2020年06月19日 1629号

【1629号主張 民主主義的社会主義へ 安倍を倒し社会を変える】

私物化と腐敗の極み

 国家私物化の限りを尽くしてきた安倍政権。またも私物化と腐敗が暴かれた。中小企業向け持続化給付金事業の事務手続きを769億円で受託した「サービスデザイン推進協議会」(竹中平蔵のパソナや電通が設立)が業務を電通に再委託していた。電通は、安倍・自民党の広報宣伝を長年受け持つ国策宣伝会社だ。

 さらに政府の観光振興政策「Go Toキャンペーン」。事業費の2割、3000億円超の異常な業務委託費は公募停止となった。1兆6800億円の事業そのものに「今守るべきは市民の命」「優先順位が違う」「事業自体不要」と野党、市民から強い批判があがっていた。

 事ここに至っても国家財政を「お友達」優先で投入しようとする安倍に任せていては、命、仕事、生活、民主主義まですべて破壊されてしまう。広範な市民の怒りの中、どの世論調査でも支持率は急降下だ。

差別、貧困構造と闘う

 米国では、ミネアポリス警察による黒人男性ジョージ・フロイドさん殺害抗議の大規模デモが広がる。

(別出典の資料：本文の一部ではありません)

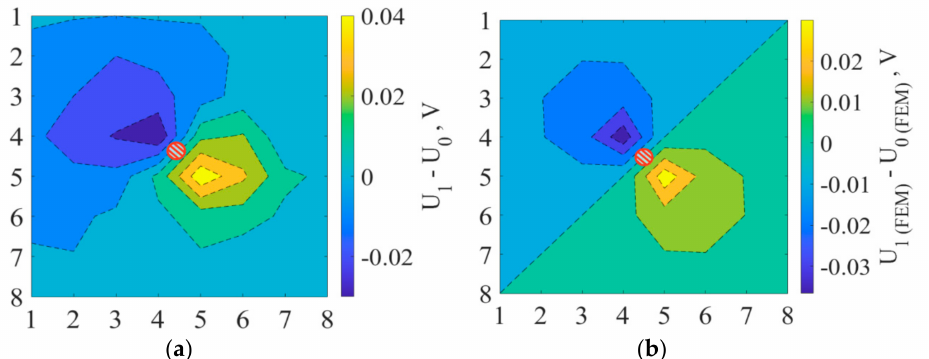
Figure 11. Experimental ( a ) and calculated using FEM ( b ) voltage distribution difference for the plate with the hole (case 1) and its undamaged state (case 0). Damaged areas are red line high- lighted. Vertical and horizontal numbers from 1 to 8 define the coordinates of electrodes on the composite plate.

 新型コロナウイルスによる死亡率は白人で4700人に1人に対し、黒人は2000人に1人。黒人の死亡が2・4倍も多い。この不均衡は米国の人種差別の根深さを改めて暴いたとDSA(アメリカ民主主義的社会主義者)は指摘する。

 米国各地では外出禁止令がなお続く。感染や弾圧の危険を冒しても市民が街頭での直接行動に立ち上がる原動力は差別と貧困への怒りだ。それは差別を生み出す構造そのものの変革へと進みつつある。

 民衆の闘いに直面したトランプ大統領は、連邦軍投入による鎮圧まで口にしたが、政権内部からも反対が噴出。市民の闘いが差別主義者を追い詰めている。

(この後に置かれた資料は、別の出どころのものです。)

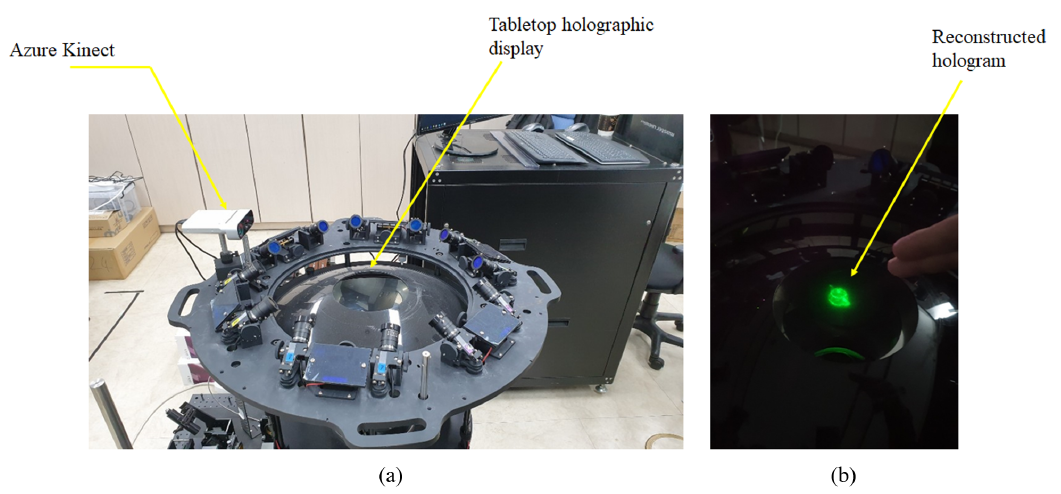
Figure 8. Experiment environment. ( a ) Tabletop holographic environment; ( b ) Gesture interaction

 黒人差別反対デモは世界に広がり、日本でも東京、大阪で行われた。検察庁法に続き、世論は種苗法改悪など安倍の重要政策を中止に追い込んだ。辺野古新基地が争点の沖縄県議選では、安倍暴走に立ち向かう玉城デニー県政与党が過半数を獲得。またも民意を示した。

 日米政権は末期症状だ。闘えば安倍、トランプを倒し、社会を変えられる。

危機を社会変革へ

 各国政府も日本の政権、都政、維新大阪府政も、医療・福祉への公的支出を極限まで切り縮めてきた。全国の保健所は20年間で半数近くまで削減された。コロナ感染被害拡大の根本原因は新自由主義政策にある。

 コロナ危機で国・自治体の果たすべき役割が再認識されている。新自由主義衰亡の予測が広がりつつある。

 失業、貧困、差別への対案は、人間の尊厳を守る生存権と雇用の保障、医療・教育の完全無償化を実現する民主主義的社会主義である。国際連帯で根本的変革をめざそう。